Reality Doesn't Bite

For every action there is an equal and opposite reaction. Clearly, the same can be said in regards to public trends. It seems that the new trend is among young professionals who are putting the brakes on "virtual reality" and embracing reality - deceptively simple and mindfully technical with the added bonus of being cordless. Reality is making a come back.

The New York Times posted an article today called "Leaving Behind the Trucker Hat" that is reminiscent of the 1960's back-to-the-land movement. It profiled young, former urban professionals who are founding organic farms in rural communities in order to fulfill the societal demand for fresh, local and organic produce in surrounding cities, as well as the personal itch to abandon office high rises and paperwork for tactile and emotional experience.
The most notable difference between the modern trend and the the 60's terra hajj seems to be the element of success. The 60's and 70's saw the rise of modern convenience services and goods, while the 00's is seeing a national disgust with pre-fabbed food and products with large carbon footprints. This bodes well for those who no longer want to spend their days staring at computer screens and filing cabinets and instead wish to make their living through communing with seasonal cycles and applied organic chemistry.

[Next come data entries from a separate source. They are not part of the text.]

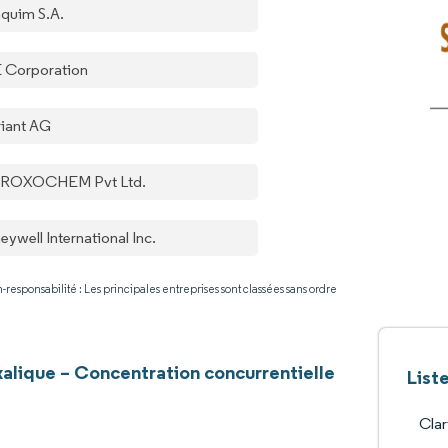
quim S.A.
 Corporation
riant AG
ROXOCHEM Pvt Ltd.
ywell International Inc.
-responsabilité : Les principales entreprises sont classées sans ordre
alique – Concentration concurrentielle
List
Clar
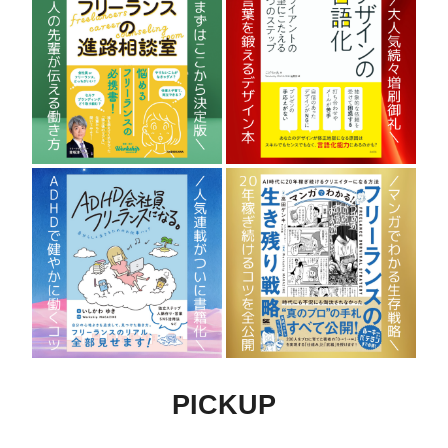
PICKUP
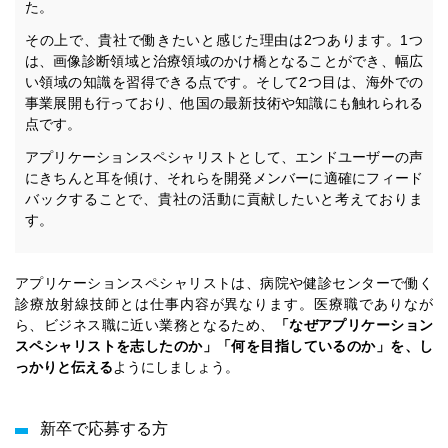
た。
その上で、貴社で働きたいと感じた理由は2つあります。1つ
は、画像診断領域と治療領域のかけ橋となることができ、幅広
い領域の知識を習得できる点です。そして2つ目は、海外での
事業展開も行っており、他国の最新技術や知識にも触れられる
点です。
アプリケーションスペシャリストとして、エンドユーザーの声
にきちんと耳を傾け、それらを開発メンバーに適確にフィード
バックすることで、貴社の活動に貢献したいと考えておりま
す。
アプリケーションスペシャリストは、病院や健診センターで働く
診療放射線技師とは仕事内容が異なります。医療職でありなが
ら、ビジネス職に近い業務となるため、
「
なぜアプリケーション
スペシャリストを志したのか」「何を目指しているのか」を、し
っかりと伝える
ようにしましょう。
新卒で応募する方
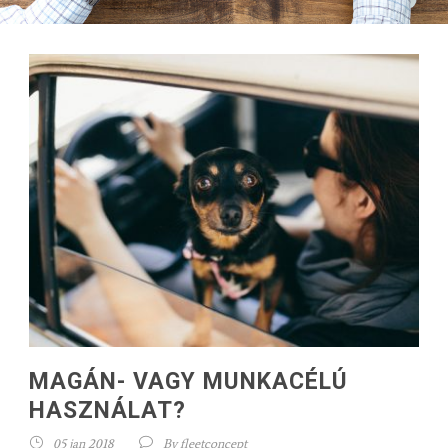
MAGÁN- VAGY MUNKACÉLÚ
HASZNÁLAT?
05 jan 2018
By
fleetconcept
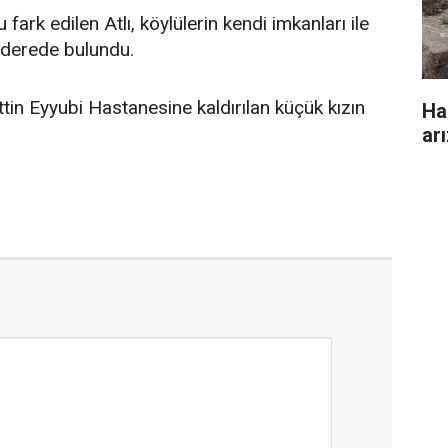
ark edilen Atlı, köylülerin kendi imkanları ile
 derede bulundu.
ttin Eyyubi Hastanesine kaldırılan küçük kızın
Ha
ar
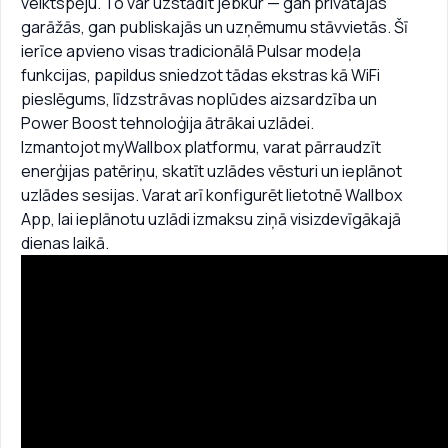
veiktspēju. To var uzstādīt jebkur — gan privātajās
garāžās, gan publiskajās un uzņēmumu stāvvietās. Šī
ierīce apvieno visas tradicionālā Pulsar modeļa
funkcijas, papildus sniedzot tādas ekstras kā WiFi
pieslēgums, līdzstrāvas noplūdes aizsardzība un
Power Boost tehnoloģija ātrākai uzlādei.
Izmantojot myWallbox platformu, varat pārraudzīt
enerģijas patēriņu, skatīt uzlādes vēsturi un ieplānot
uzlādes sesijas. Varat arī konfigurēt lietotnē Wallbox
App, lai ieplānotu uzlādi izmaksu ziņā visizdevīgākajā
dienas laikā.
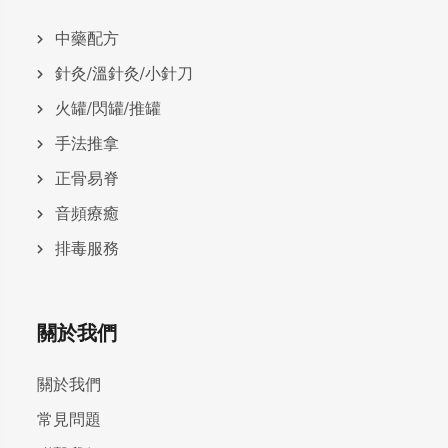
中藥配方
針灸/溫針灸/小針刀
火罐/閃罐/推罐
手法推拿
正骨易脊
⾳頻療癒
排毒服務
關於我們
關於我們
常見問題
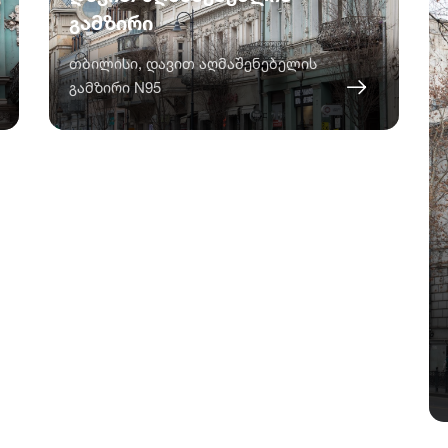
გამზირი
თბილისი, დავით აღმაშენებელის
გამზირი N95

There also seems to be a growing interest in where things actually come from, since the invention of cryptic labels eliminated public knowledge of what an item contains and where it originated. The desire to know the story behind food, from seed to aisle seems to also be fueling the organic and local foods movement - all facts I find very exciting. One of my good friends who studied to be a chef at C.I.A. has been working on farms in upstate New York since graduation to get a thorough education in food production. He is one of a growing number of gourmands interested in increasing the intimacy of food through both the growing and preparing aspects of cooking.

I'd say I'm an example of wanting the experience of doing rather than simulating, as I began my historic house restoration with the desire to use my hands to accomplish something. Pushing pencils towards success became old by about 12th grade. Popping nails out of hundred year old studs is much more satisfactory than grading a paper that goes in the trash five second after retuning it to its owner.

So - virtual reality? Take a virtual hike.